Contudo, sabemos que as coisas não se passam bem assim – como a tirinha da
Mafalda acima ilustra. De fato, embora vivamos em um regime que, em aspectos essenciais, é inegavelmente
democrático, não é despropositado observar que a democracia brasileira ainda
parece distante de encerrar a virtuosa articulação entre liberdade e igualdade
estabelecida por Rousseau como pilar de uma associação legítima.
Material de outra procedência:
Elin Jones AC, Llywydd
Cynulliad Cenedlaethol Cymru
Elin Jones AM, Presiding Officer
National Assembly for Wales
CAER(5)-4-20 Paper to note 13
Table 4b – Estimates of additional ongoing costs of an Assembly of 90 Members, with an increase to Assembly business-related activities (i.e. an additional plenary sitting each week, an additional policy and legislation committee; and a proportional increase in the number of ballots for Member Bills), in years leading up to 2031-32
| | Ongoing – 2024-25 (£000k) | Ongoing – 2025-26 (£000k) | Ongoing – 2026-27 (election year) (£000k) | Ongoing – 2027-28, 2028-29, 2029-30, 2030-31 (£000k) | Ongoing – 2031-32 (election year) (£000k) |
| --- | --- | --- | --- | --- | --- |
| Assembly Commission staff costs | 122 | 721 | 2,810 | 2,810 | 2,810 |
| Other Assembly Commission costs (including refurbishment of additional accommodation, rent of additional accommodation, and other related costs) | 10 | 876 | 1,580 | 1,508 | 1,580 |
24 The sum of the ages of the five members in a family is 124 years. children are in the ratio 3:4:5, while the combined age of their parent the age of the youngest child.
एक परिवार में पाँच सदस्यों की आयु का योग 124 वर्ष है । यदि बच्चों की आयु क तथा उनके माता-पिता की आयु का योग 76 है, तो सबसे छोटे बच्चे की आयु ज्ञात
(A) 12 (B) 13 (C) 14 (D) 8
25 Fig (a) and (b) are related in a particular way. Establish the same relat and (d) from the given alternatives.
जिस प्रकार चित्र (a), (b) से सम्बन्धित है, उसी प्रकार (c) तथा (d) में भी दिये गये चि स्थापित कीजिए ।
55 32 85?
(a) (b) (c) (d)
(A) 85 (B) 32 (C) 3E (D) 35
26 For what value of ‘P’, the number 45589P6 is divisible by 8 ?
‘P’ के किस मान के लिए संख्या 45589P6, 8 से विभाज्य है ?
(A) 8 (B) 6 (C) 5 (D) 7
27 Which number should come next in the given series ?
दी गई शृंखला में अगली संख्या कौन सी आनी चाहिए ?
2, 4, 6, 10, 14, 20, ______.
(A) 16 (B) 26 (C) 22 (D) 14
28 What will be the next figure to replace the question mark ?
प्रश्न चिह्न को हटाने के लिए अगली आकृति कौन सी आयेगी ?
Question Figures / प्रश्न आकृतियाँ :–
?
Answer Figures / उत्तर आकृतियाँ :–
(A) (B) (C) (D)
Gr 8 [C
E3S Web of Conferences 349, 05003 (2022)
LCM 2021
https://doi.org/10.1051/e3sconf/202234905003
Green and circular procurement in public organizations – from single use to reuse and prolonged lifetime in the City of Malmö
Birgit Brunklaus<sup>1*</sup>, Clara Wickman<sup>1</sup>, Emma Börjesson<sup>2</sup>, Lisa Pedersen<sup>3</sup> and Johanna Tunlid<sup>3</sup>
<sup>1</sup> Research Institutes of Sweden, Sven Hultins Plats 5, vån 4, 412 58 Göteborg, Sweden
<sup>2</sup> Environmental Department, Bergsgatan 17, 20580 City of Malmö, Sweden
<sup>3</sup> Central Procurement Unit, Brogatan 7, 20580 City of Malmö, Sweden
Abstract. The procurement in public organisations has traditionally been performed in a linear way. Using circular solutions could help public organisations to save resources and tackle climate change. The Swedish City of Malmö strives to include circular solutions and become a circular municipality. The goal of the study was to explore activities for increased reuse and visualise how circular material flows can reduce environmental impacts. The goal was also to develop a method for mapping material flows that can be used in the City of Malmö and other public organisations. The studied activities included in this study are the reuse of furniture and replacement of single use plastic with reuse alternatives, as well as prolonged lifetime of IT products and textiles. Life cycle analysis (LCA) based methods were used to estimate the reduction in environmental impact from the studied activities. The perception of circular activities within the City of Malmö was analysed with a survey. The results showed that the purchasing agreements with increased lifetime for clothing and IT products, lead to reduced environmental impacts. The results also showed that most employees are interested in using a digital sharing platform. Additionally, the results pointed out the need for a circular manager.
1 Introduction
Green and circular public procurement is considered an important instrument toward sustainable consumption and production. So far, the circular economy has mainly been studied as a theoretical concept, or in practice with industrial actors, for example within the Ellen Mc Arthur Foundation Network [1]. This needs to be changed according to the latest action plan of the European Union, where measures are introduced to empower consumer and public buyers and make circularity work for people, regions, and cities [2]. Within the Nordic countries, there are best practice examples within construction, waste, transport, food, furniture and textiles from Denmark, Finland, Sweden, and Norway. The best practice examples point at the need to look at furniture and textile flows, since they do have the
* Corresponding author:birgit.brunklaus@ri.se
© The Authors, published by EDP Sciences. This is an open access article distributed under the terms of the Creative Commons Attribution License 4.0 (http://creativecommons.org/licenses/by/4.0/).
Nesse sentido, se aceitamos a
tese forte do filósofo genebrino (a soberania popular como única fonte de
legitimidade do estado civil), podemos pensar em duas grandes causas para este
distanciamento entre teoria e realidade.
Em primeiro lugar a crescente – e crescentemente nefasta –
interferência do poder econômico sobre os interesses públicos. Tal
interferência atualmente se expressa, em especial, na participação empresarial
no financiamento das campanhas eleitorais, e constitui, a meu ver, o núcleo dos problemas
políticos brasileiros. Afinal, o financiamento privado “amarra” os eleitos às empresas
financiadoras, fazendo com que as demandas coletivas sejam frequentemente sufocadas
pelos interesses particulares daqueles setores. Por conseguinte, a soberania
popular é anulada em detrimento do poder do capital, distorcendo, no mesmo
gesto, a ideia de representatividade, tão cara a qualquer democracia.
A percepção dessa situação – expressa em frases comumente
ouvidas, tais como, “os políticos só governam para os ricos”, “ninguém se
interessa pelo povo” etc. – conduz à segunda grande causa daquele
distanciamento indicado no parágrafo anterior: a alienação de grande parte da
população em relação aos rumos do país. Não que esta alienação seja fruto
exclusivo da primeira causa. Mas, a ingerência do poder econômico não apenas
distorce a representatividade e a busca pelos interesses em comum, como também
exclui a parcela majoritária da população da dinâmica de funcionamento da política. A
soma destes fatores conduz a um descrédito inevitável. Com isso, porém,
amplia-se o desinteresse popular pela política (logo, por sua própria liberdade) e, consequentemente, em um círculo
vicioso, o poder dos mais privilegiados (que jamais deixam de ocupar da
política, convém sempre lembrar) é ainda mais reforçado, aumentando ou perpetuando a desigualdade
social.
Enfim, se a essência da democracia, tal como observou
Rousseau, é a soberania popular, não é errado dizer que estamos longe ainda de
constituir uma democracia efetiva no Brasil. Isto é, uma sociedade na qual
todos sejam verdadeiramente iguais e livres, artífices da vida em comum. Embora
passos importantes tenham sido dados nesse sentido nos últimos tempos, o
caminho a trilhar ainda é longo – e, pelos últimos acontecimentos de nossa vida
política, mais tortuoso do que se poderia supor.